Exercise input:
........

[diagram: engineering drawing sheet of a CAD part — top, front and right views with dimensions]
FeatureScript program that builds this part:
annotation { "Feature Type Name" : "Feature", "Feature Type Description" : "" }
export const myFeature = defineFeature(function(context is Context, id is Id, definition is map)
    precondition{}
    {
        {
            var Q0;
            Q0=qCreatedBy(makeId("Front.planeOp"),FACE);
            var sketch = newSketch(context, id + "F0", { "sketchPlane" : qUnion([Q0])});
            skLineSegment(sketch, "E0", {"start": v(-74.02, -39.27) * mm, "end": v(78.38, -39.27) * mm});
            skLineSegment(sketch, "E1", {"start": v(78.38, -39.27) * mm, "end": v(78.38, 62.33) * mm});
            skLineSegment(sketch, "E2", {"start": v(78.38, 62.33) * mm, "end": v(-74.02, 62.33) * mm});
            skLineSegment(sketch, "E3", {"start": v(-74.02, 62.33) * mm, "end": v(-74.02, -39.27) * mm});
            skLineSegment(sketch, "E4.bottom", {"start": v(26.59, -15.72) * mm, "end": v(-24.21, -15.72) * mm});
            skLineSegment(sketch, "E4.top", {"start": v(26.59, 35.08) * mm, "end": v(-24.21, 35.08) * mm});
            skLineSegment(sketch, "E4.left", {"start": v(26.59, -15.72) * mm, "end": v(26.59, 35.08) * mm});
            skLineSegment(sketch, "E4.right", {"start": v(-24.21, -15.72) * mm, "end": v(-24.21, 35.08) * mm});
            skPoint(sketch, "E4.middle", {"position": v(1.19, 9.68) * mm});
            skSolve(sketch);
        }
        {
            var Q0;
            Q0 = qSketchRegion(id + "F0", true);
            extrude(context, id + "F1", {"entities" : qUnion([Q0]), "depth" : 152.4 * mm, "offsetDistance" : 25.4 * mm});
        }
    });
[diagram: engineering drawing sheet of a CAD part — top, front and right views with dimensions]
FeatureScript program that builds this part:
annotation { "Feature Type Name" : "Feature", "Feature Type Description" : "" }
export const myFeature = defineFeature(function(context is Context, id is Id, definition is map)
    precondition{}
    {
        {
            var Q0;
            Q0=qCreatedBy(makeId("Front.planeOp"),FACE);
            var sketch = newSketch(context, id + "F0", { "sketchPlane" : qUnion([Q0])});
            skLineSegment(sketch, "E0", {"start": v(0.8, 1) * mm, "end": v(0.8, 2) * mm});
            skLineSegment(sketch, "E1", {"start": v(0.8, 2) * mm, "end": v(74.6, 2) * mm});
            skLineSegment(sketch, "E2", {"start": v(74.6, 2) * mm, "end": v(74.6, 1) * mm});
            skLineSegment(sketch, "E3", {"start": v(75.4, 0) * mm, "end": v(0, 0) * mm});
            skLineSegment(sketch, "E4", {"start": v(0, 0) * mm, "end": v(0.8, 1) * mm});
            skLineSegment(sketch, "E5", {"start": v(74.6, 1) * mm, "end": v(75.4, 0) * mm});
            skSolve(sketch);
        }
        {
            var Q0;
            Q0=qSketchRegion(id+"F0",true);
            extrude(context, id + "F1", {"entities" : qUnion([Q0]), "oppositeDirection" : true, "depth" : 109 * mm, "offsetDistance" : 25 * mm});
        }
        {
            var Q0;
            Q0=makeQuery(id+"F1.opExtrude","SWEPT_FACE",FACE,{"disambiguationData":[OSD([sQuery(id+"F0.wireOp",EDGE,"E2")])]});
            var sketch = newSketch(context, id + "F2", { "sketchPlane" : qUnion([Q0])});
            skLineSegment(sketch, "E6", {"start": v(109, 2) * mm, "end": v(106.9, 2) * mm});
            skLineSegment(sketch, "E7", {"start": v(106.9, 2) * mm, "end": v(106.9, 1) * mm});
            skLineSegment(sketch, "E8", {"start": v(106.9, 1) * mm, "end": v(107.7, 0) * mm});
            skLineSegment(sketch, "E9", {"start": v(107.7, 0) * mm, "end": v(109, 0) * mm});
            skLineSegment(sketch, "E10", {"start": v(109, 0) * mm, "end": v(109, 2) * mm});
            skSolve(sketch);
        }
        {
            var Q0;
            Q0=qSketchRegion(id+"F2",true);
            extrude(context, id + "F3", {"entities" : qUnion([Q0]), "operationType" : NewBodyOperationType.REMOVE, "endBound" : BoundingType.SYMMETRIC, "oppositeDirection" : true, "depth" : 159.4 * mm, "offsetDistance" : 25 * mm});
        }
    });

........

What is required:
Reproduce all of the records above word for word.

Full output:
[diagram: engineering drawing sheet of a CAD part — top, front and right views with dimensions]
FeatureScript program that builds this part:
annotation { "Feature Type Name" : "Feature", "Feature Type Description" : "" }
export const myFeature = defineFeature(function(context is Context, id is Id, definition is map)
    precondition{}
    {
        {
            var Q0;
            Q0=qCreatedBy(makeId("Front.planeOp"),FACE);
            var sketch = newSketch(context, id + "F0", { "sketchPlane" : qUnion([Q0])});
            skLineSegment(sketch, "E0", {"start": v(-74.02, -39.27) * mm, "end": v(78.38, -39.27) * mm});
            skLineSegment(sketch, "E1", {"start": v(78.38, -39.27) * mm, "end": v(78.38, 62.33) * mm});
            skLineSegment(sketch, "E2", {"start": v(78.38, 62.33) * mm, "end": v(-74.02, 62.33) * mm});
            skLineSegment(sketch, "E3", {"start": v(-74.02, 62.33) * mm, "end": v(-74.02, -39.27) * mm});
            skLineSegment(sketch, "E4.bottom", {"start": v(26.59, -15.72) * mm, "end": v(-24.21, -15.72) * mm});
            skLineSegment(sketch, "E4.top", {"start": v(26.59, 35.08) * mm, "end": v(-24.21, 35.08) * mm});
            skLineSegment(sketch, "E4.left", {"start": v(26.59, -15.72) * mm, "end": v(26.59, 35.08) * mm});
            skLineSegment(sketch, "E4.right", {"start": v(-24.21, -15.72) * mm, "end": v(-24.21, 35.08) * mm});
            skPoint(sketch, "E4.middle", {"position": v(1.19, 9.68) * mm});
            skSolve(sketch);
        }
        {
            var Q0;
            Q0 = qSketchRegion(id + "F0", true);
            extrude(context, id + "F1", {"entities" : qUnion([Q0]), "depth" : 152.4 * mm, "offsetDistance" : 25.4 * mm});
        }
    });
[diagram: engineering drawing sheet of a CAD part — top, front and right views with dimensions]
FeatureScript program that builds this part:
annotation { "Feature Type Name" : "Feature", "Feature Type Description" : "" }
export const myFeature = defineFeature(function(context is Context, id is Id, definition is map)
    precondition{}
    {
        {
            var Q0;
            Q0=qCreatedBy(makeId("Front.planeOp"),FACE);
            var sketch = newSketch(context, id + "F0", { "sketchPlane" : qUnion([Q0])});
            skLineSegment(sketch, "E0", {"start": v(0.8, 1) * mm, "end": v(0.8, 2) * mm});
            skLineSegment(sketch, "E1", {"start": v(0.8, 2) * mm, "end": v(74.6, 2) * mm});
            skLineSegment(sketch, "E2", {"start": v(74.6, 2) * mm, "end": v(74.6, 1) * mm});
            skLineSegment(sketch, "E3", {"start": v(75.4, 0) * mm, "end": v(0, 0) * mm});
            skLineSegment(sketch, "E4", {"start": v(0, 0) * mm, "end": v(0.8, 1) * mm});
            skLineSegment(sketch, "E5", {"start": v(74.6, 1) * mm, "end": v(75.4, 0) * mm});
            skSolve(sketch);
        }
        {
            var Q0;
            Q0=qSketchRegion(id+"F0",true);
            extrude(context, id + "F1", {"entities" : qUnion([Q0]), "oppositeDirection" : true, "depth" : 109 * mm, "offsetDistance" : 25 * mm});
        }
        {
            var Q0;
            Q0=makeQuery(id+"F1.opExtrude","SWEPT_FACE",FACE,{"disambiguationData":[OSD([sQuery(id+"F0.wireOp",EDGE,"E2")])]});
            var sketch = newSketch(context, id + "F2", { "sketchPlane" : qUnion([Q0])});
            skLineSegment(sketch, "E6", {"start": v(109, 2) * mm, "end": v(106.9, 2) * mm});
            skLineSegment(sketch, "E7", {"start": v(106.9, 2) * mm, "end": v(106.9, 1) * mm});
            skLineSegment(sketch, "E8", {"start": v(106.9, 1) * mm, "end": v(107.7, 0) * mm});
            skLineSegment(sketch, "E9", {"start": v(107.7, 0) * mm, "end": v(109, 0) * mm});
            skLineSegment(sketch, "E10", {"start": v(109, 0) * mm, "end": v(109, 2) * mm});
            skSolve(sketch);
        }
        {
            var Q0;
            Q0=qSketchRegion(id+"F2",true);
            extrude(context, id + "F3", {"entities" : qUnion([Q0]), "operationType" : NewBodyOperationType.REMOVE, "endBound" : BoundingType.SYMMETRIC, "oppositeDirection" : true, "depth" : 159.4 * mm, "offsetDistance" : 25 * mm});
        }
    });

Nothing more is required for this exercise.